* **Task requirements**:
Please reproduce exactly the lines that begin the listing below, up to and including the line where "204 83 13.77" occurs.

* **Exercise material**:
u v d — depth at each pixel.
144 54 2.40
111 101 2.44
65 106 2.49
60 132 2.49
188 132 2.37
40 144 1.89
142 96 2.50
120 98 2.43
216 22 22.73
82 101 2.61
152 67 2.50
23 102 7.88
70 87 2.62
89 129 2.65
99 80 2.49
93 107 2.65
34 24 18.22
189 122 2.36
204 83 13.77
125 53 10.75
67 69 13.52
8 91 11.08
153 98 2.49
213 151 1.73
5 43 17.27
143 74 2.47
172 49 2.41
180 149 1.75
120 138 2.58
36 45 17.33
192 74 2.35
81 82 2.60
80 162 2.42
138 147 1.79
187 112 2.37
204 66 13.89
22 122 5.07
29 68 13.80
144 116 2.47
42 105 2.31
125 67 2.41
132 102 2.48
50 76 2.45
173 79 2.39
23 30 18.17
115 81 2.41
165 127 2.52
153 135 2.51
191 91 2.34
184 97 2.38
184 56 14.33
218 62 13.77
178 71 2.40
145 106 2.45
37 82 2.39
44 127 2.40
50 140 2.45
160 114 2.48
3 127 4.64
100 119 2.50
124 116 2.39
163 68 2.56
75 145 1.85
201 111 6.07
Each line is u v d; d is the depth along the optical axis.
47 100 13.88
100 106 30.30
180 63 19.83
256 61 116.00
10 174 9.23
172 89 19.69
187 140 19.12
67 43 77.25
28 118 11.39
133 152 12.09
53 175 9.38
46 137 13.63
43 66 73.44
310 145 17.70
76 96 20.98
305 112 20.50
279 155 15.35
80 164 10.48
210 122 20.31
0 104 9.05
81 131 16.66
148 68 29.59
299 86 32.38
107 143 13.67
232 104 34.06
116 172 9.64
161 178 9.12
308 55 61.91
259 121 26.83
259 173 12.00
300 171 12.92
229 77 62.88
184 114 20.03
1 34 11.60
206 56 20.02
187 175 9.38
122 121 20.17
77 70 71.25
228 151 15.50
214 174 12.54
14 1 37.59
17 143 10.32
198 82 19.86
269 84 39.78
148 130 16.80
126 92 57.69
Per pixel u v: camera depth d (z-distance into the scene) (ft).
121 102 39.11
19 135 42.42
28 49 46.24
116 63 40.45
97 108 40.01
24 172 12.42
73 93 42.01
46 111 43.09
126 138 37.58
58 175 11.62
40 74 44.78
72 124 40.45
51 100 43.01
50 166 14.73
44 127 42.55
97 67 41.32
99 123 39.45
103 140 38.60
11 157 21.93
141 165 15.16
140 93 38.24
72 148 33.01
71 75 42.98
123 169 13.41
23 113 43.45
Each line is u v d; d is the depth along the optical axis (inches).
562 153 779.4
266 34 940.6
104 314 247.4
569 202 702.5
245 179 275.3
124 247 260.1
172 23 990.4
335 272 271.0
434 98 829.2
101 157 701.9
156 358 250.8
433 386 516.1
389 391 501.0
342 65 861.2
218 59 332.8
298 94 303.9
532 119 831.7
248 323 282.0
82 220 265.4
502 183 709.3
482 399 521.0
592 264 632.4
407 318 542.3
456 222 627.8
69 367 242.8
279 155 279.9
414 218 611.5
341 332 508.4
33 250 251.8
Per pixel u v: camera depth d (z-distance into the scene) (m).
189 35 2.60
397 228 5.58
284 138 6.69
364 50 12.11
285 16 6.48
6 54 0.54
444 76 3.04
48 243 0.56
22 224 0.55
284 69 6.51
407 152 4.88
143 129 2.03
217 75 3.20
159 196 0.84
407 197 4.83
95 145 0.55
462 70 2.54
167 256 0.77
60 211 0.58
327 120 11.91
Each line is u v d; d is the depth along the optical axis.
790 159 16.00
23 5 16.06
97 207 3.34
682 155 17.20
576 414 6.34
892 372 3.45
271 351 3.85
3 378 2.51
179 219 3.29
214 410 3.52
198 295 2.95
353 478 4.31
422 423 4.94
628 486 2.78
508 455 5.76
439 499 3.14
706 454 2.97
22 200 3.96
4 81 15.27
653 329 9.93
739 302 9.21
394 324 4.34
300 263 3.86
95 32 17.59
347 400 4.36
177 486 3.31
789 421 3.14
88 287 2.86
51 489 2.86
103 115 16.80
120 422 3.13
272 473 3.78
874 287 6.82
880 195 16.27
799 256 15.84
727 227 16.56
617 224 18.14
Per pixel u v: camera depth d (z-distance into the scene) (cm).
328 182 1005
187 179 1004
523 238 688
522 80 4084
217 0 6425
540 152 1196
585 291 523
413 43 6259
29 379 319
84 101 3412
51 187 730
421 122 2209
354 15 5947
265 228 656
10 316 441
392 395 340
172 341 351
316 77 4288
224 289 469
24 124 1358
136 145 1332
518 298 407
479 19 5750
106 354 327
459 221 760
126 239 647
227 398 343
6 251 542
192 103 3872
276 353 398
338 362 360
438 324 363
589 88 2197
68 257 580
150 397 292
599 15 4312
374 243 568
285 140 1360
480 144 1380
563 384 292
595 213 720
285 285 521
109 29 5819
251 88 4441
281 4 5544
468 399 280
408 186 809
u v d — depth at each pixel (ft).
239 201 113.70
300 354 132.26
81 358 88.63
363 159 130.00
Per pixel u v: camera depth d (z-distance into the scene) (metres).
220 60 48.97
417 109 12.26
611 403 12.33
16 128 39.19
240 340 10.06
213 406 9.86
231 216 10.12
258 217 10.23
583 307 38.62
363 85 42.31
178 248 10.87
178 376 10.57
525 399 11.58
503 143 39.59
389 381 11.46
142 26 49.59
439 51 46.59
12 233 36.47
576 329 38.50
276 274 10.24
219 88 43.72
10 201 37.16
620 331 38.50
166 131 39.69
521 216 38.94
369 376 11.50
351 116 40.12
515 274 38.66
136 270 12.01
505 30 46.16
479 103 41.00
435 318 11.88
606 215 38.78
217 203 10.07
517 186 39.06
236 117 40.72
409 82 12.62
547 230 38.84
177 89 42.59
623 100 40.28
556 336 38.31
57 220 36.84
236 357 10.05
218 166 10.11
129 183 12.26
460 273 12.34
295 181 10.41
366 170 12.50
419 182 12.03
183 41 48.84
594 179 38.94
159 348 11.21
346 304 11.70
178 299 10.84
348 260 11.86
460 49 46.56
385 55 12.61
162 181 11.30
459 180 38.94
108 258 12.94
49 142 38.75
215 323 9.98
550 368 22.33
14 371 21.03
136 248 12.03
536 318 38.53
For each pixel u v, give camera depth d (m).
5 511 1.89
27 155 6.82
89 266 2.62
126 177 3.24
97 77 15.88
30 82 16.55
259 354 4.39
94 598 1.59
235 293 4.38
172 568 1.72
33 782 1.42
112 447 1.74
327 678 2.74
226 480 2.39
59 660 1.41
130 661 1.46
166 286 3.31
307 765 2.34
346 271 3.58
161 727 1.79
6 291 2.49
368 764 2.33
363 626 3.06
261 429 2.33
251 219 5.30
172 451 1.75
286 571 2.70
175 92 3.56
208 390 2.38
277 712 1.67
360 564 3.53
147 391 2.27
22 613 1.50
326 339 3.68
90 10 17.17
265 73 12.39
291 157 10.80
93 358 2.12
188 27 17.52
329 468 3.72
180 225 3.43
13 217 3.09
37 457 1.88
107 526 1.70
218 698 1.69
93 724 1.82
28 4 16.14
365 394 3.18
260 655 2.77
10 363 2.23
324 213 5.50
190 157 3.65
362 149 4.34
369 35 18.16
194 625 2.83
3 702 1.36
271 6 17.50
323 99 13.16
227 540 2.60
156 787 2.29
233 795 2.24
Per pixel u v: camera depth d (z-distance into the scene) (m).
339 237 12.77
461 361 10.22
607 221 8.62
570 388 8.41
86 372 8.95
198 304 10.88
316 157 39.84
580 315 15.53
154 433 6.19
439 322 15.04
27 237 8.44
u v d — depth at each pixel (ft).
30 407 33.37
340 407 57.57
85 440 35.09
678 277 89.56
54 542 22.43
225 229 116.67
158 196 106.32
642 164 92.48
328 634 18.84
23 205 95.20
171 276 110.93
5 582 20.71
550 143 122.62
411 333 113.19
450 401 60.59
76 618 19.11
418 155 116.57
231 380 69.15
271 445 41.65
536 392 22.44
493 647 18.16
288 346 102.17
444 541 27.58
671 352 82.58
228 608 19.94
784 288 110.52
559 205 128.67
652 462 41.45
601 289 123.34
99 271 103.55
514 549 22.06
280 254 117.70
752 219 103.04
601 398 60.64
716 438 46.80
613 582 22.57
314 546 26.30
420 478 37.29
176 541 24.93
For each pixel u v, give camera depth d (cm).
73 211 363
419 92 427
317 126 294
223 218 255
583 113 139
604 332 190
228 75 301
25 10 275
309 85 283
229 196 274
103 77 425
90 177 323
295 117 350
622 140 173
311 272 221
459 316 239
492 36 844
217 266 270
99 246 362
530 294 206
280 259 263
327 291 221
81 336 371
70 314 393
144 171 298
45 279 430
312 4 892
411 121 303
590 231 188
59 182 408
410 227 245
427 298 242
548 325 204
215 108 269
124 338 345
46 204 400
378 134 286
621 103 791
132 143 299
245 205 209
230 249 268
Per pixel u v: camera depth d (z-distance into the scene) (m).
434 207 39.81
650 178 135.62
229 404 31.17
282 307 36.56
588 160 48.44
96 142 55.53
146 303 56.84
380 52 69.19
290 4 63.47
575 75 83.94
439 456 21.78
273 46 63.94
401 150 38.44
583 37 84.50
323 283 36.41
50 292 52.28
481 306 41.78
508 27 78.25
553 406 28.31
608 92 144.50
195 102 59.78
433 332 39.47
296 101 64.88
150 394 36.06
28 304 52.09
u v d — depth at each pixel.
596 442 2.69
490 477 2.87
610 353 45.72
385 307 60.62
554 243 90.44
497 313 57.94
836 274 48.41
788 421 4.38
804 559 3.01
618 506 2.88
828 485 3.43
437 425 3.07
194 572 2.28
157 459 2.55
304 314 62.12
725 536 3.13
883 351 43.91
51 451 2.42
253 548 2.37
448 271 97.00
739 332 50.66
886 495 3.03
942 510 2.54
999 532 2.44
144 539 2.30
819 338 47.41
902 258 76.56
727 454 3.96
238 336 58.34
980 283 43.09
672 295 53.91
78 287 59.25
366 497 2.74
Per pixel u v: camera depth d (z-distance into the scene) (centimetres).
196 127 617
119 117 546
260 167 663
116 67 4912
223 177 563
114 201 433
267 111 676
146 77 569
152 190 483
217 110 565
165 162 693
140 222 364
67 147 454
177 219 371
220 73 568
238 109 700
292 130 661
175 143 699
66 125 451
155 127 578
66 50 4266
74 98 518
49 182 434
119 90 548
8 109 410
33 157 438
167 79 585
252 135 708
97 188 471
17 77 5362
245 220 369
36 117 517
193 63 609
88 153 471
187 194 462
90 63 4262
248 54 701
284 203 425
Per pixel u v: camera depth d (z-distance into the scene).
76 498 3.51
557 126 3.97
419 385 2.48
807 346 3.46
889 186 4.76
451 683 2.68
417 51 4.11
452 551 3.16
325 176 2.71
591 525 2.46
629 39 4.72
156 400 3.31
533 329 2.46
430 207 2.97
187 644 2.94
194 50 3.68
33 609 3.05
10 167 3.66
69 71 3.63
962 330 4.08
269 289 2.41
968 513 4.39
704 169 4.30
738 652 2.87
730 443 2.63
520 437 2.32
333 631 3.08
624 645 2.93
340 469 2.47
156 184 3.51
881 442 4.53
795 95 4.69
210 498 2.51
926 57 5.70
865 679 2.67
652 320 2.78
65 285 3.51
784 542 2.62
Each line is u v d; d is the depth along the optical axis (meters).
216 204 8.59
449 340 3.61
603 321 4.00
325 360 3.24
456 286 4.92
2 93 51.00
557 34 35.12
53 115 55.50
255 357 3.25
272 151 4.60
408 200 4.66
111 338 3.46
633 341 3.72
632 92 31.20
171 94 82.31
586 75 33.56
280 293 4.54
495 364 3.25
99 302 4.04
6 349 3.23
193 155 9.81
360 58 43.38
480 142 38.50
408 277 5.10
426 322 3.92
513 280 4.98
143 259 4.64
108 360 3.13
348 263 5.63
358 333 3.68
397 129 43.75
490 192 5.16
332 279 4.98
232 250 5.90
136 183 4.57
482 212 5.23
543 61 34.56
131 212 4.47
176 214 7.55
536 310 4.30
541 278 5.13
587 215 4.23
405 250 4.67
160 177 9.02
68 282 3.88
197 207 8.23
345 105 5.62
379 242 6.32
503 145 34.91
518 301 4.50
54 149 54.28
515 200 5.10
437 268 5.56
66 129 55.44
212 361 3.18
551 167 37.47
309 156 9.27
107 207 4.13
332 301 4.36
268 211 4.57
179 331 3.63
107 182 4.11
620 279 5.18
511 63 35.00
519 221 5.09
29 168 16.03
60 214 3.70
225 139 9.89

* **Answer to this task**:
u v d — depth at each pixel.
144 54 2.40
111 101 2.44
65 106 2.49
60 132 2.49
188 132 2.37
40 144 1.89
142 96 2.50
120 98 2.43
216 22 22.73
82 101 2.61
152 67 2.50
23 102 7.88
70 87 2.62
89 129 2.65
99 80 2.49
93 107 2.65
34 24 18.22
189 122 2.36
204 83 13.77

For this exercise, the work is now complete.